▶ GIVEN DATA
|---|
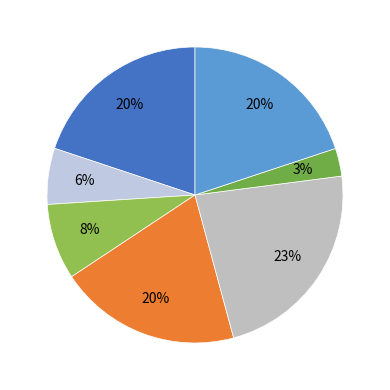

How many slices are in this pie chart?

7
|---|
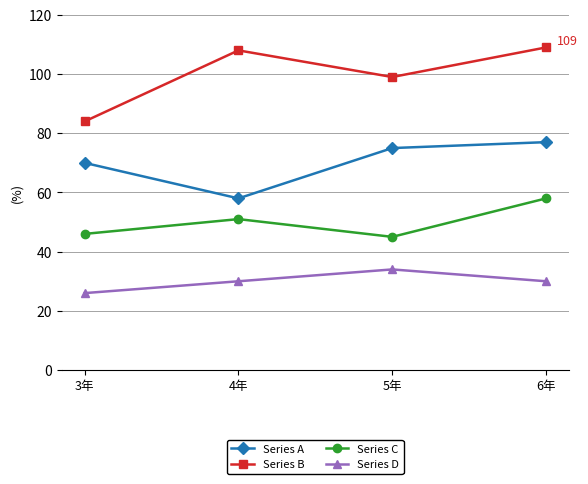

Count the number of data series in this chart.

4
|---|
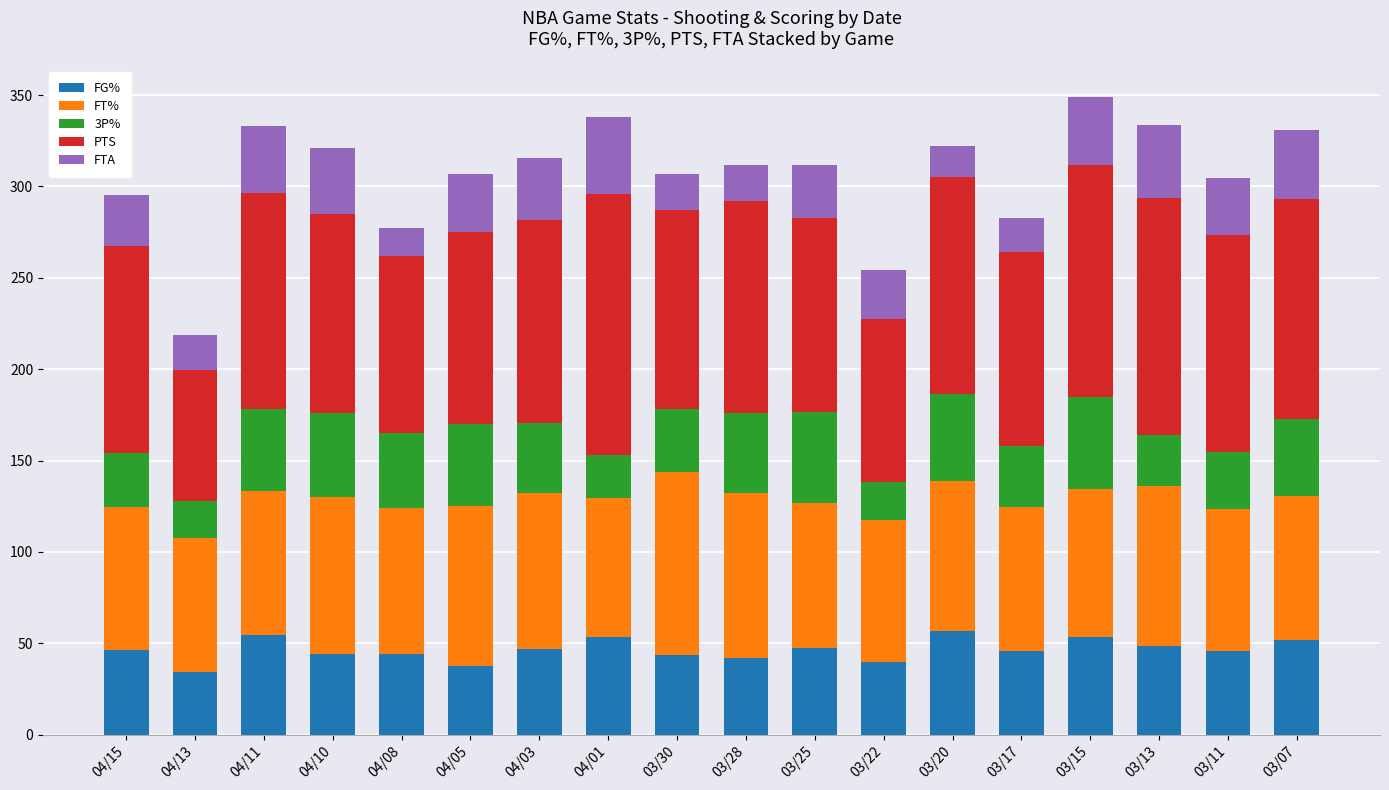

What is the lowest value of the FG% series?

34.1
|---|
▶ JOB
How many lines in the material above contain the word "chart" with the same capitalization? Reply with the number only.

▶ ANSWER TO THIS PROBLEM
2